Referring to the Dutch Authority for Consumers and Markets fining Apple $5.5m every week for 10 weeks over its failure to comply with an order to allow dating apps to use alternative payment methods, CAF added that any new regulatory measures introduced would need to have teeth to be effective.

“Apple said, ‘Great, that’s fine, that’s a cost of doing business for us, oh well’. Because the fine was not significant enough, it didn’t change their behaviour and they were willing to be not in compliance with the law,” he said.

“These mobile app monopolists – Apple and Google – are not going to cede control over their respective app stores until and unless policymakers and regulators demand competition in the ecosystem”
Rick VanMeter, Coalition for App Fairness

“The Digital Markets Act in the EU includes very serious remedies, including 10% of global revenue, and then 5% of daily revenue thereafter [for non-compliance in both cases]. It’s the seriousness with which competition authorities are taking the remedies that will actually change the behaviour of these gatekeepers.”

However, policymakers creating regulation for app stores also need to be aware of accidental loopholes.

Pointing to the example of South Korea, which passed the first piece of legislation in the world specific to app stores in August 2021, CAF said while Apple and Google were forced into providing alternative payment systems, they circumvented it by charging a 26% fee to developers for the use of third-party payment processors.

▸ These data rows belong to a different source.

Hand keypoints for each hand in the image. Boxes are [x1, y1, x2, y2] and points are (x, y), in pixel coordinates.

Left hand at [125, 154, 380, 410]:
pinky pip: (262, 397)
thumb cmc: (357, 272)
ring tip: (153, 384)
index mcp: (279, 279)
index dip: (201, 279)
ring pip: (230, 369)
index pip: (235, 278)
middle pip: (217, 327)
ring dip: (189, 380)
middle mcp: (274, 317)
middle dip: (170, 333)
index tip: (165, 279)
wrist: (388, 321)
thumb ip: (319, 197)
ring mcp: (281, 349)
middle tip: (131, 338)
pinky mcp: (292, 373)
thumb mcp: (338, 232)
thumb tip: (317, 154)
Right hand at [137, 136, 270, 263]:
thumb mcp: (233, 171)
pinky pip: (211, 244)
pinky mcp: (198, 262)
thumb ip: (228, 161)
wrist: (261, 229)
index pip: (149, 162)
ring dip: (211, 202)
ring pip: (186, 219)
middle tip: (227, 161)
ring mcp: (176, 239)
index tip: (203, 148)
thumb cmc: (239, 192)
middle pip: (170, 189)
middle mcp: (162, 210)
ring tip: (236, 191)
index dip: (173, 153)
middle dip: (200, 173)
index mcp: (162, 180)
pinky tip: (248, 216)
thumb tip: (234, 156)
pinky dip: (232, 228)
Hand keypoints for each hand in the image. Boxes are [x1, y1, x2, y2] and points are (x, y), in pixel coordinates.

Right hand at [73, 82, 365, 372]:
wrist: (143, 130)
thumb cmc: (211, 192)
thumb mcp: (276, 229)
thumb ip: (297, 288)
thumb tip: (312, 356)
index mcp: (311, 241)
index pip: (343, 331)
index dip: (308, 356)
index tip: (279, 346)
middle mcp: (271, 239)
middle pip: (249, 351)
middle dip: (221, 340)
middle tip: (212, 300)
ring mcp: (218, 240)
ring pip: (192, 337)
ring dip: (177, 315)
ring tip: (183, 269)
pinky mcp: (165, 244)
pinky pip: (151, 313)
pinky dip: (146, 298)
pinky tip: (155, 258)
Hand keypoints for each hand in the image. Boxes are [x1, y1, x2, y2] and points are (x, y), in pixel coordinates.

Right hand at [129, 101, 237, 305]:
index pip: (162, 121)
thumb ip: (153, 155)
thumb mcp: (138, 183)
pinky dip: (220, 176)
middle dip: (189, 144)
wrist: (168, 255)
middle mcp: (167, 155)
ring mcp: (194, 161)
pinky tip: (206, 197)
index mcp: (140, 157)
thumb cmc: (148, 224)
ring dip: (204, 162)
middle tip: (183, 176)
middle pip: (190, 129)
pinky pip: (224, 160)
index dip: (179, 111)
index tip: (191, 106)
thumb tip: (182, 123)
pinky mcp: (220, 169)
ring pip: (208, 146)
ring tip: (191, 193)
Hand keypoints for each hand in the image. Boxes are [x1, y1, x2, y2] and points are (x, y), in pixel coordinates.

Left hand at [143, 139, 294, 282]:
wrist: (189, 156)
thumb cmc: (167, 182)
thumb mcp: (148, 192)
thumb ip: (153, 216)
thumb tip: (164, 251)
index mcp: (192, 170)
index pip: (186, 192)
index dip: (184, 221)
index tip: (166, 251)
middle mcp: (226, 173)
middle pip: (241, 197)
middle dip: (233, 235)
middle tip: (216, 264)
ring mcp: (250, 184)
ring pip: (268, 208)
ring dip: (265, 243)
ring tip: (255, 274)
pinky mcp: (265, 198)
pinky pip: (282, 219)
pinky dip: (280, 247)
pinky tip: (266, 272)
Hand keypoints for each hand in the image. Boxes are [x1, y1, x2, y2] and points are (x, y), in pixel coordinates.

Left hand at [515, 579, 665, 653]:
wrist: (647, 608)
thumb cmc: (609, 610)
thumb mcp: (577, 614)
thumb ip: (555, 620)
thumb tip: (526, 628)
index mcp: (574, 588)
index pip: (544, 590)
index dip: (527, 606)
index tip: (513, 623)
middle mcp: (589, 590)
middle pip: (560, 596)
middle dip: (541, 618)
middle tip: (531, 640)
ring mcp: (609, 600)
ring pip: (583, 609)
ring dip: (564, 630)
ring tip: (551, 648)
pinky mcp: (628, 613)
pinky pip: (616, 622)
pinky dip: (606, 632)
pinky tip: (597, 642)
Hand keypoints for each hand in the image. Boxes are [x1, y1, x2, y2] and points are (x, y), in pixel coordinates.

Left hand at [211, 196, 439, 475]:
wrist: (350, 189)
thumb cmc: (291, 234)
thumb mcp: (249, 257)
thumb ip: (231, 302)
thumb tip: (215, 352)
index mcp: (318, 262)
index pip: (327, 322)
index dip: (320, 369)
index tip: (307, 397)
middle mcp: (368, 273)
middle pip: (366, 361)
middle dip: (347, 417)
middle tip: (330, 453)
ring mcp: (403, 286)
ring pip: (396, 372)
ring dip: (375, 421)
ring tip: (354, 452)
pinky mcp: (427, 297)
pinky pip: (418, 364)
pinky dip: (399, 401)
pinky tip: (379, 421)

“Generally speaking, processing fees range from 3% to 6%. Back-of-the-envelope math – three to six plus 26 – you’re paying more to use a payment processing system outside of the existing app store ecosystem,” he said. 

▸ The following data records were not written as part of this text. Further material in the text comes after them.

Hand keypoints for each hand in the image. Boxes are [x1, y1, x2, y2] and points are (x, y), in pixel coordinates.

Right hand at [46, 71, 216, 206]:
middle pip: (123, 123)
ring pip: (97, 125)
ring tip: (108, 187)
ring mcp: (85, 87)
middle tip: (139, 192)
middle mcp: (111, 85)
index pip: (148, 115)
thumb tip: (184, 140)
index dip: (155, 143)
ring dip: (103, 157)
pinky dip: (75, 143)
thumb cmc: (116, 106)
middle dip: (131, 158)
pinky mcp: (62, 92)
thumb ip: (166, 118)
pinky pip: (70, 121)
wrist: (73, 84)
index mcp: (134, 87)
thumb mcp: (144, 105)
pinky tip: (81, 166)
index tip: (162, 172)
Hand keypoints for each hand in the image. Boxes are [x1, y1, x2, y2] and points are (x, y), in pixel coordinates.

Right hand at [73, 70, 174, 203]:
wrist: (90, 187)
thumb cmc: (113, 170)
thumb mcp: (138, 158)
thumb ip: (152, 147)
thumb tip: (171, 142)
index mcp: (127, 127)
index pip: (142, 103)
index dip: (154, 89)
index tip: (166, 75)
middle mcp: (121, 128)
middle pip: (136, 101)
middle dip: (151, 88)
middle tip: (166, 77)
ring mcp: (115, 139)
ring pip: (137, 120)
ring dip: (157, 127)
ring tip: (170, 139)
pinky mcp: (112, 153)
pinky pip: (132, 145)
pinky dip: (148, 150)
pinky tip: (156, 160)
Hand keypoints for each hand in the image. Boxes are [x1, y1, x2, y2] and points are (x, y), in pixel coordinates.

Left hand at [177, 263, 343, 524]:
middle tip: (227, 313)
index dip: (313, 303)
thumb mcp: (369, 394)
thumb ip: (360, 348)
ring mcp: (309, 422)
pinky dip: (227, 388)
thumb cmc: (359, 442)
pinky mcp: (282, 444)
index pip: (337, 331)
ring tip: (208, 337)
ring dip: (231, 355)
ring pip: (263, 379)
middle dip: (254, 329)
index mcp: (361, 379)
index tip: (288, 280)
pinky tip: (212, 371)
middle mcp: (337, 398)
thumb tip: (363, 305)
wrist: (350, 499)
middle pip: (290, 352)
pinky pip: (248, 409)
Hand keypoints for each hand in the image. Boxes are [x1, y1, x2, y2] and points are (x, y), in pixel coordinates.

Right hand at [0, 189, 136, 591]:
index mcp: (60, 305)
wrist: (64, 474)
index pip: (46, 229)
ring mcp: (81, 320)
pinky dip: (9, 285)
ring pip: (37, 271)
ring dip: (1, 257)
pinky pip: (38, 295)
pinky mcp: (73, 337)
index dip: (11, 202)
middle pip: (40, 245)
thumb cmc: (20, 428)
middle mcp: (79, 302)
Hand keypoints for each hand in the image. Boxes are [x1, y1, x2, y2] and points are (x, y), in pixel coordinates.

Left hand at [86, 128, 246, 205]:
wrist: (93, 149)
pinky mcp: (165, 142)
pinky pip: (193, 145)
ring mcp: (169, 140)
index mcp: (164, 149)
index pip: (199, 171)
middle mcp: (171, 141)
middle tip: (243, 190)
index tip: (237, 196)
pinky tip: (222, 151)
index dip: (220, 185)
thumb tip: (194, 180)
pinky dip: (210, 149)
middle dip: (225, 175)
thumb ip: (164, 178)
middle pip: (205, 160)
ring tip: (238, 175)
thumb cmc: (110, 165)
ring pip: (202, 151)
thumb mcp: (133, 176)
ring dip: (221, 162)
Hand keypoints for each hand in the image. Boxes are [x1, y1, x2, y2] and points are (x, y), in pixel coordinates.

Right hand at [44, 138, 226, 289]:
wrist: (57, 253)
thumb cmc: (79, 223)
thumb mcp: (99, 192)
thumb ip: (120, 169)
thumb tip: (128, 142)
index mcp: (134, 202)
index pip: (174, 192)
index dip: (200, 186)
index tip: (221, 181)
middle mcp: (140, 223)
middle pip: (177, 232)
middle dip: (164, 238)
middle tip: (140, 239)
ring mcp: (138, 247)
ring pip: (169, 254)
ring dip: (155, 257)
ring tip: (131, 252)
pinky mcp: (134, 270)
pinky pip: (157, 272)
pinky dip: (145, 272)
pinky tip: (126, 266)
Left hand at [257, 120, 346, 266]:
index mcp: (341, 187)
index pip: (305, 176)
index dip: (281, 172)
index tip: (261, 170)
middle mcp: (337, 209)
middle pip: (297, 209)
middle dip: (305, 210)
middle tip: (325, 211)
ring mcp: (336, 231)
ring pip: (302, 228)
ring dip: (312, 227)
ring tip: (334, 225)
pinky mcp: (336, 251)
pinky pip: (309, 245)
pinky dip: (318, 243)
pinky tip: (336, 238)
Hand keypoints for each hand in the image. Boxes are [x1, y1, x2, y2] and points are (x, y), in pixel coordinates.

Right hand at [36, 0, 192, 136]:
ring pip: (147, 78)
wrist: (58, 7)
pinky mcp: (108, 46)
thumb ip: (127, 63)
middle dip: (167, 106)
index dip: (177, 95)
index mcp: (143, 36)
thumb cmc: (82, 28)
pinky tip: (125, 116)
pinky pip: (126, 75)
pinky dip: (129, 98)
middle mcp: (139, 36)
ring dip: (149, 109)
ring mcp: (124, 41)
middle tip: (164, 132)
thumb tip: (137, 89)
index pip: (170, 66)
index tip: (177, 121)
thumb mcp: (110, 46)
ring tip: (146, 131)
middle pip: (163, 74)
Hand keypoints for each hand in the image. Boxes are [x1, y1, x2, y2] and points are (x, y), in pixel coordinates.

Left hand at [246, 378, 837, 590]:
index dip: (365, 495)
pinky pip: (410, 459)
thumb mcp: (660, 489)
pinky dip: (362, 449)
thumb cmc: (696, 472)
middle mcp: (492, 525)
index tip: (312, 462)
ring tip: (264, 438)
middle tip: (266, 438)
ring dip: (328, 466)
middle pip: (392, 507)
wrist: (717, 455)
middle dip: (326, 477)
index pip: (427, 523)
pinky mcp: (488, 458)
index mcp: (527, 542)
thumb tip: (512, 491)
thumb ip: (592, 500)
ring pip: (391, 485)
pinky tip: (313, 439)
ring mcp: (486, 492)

“It’s safe to assume these companies, with nearly unlimited resources, will do their level best to skirt whatever laws are implemented. Only serious, meaningful remedies will deter anticompetitive practices and change these mobile app gatekeepers’ behaviour.”

Asked by Computer Weekly whether it would like to respond to the claim that it made it more costly to use a non-Apple payment system in South Korea, an Apple spokesperson provided a link to a developer support page which said: “Apple will charge a 26% commission on the price paid by the user, gross of any value-added taxes.”

Responding to questions about the South Korean legislation, a Google spokesperson directed Computer Weekly to another blog post by Wilson White. “Service fees for distributing apps via Android and Google Play will continue to be based on digital sales on the platform,” he wrote. “We recognise, however, that developers will incur costs to support their billing system, so when a user selects alternative billing, we will reduce the developer’s service fee by 4%. For example, for the vast majority of developers who pay 15% for transactions through Google Play’s billing system, their service fee for transactions through the alternate billing system would be 11%.”

Fairbrother said the likelihood of the situation changing without regulatory intervention was “zero”, adding: “They’ve been very belligerent in their approach – it doesn’t feel very customer-centric, it doesn’t feel developer-centric at all, and they’re just trying to make as much money as they possibly can.”